• _Work to be completed_: Below are some records. Return exactly the lines from the one containing "hfov_deg: 29.8" through the one containing "f_number: 4.1", both included, and only those.

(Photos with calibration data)
--- START ---

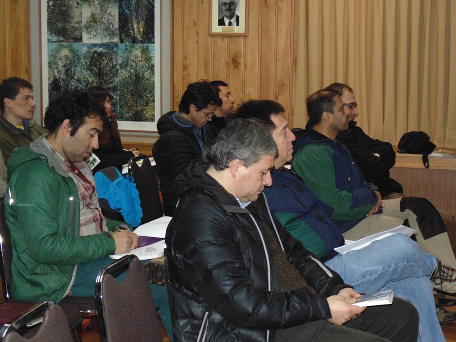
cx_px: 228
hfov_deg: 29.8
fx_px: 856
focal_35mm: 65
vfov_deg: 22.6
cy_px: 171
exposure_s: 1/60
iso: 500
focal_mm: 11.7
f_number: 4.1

--- END ---
--- START ---

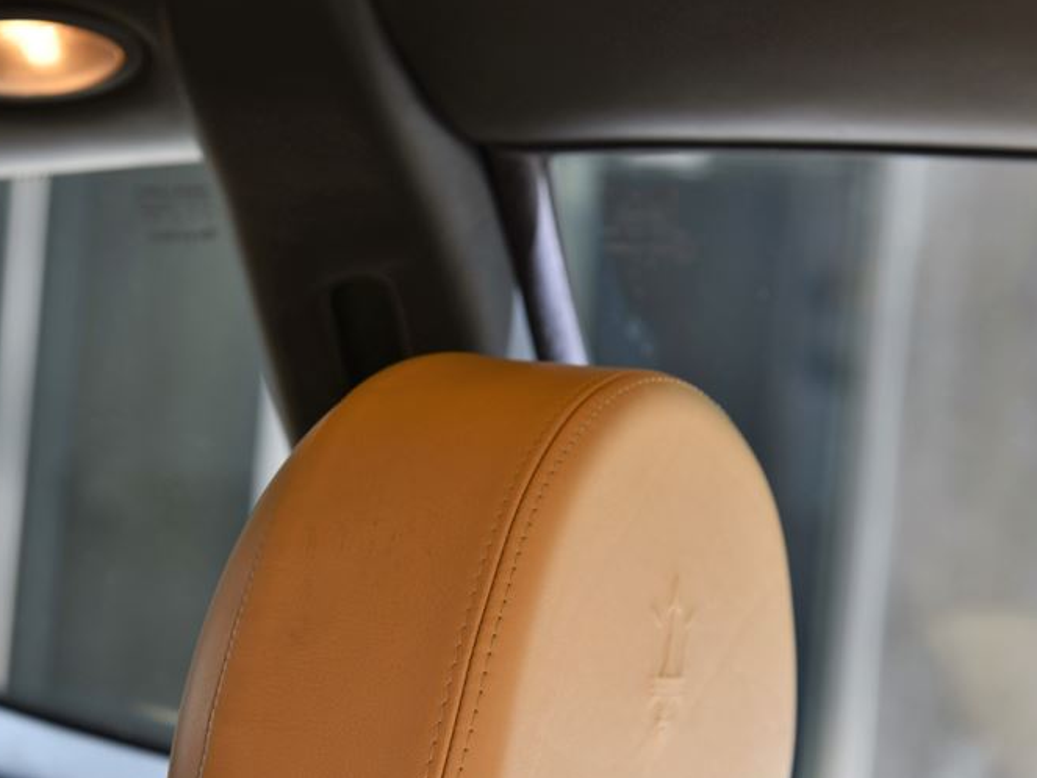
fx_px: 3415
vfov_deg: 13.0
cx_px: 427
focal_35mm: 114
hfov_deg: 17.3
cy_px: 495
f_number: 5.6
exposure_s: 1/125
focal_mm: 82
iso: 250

--- END ---

• _Answer_:
hfov_deg: 29.8
fx_px: 856
focal_35mm: 65
vfov_deg: 22.6
cy_px: 171
exposure_s: 1/60
iso: 500
focal_mm: 11.7
f_number: 4.1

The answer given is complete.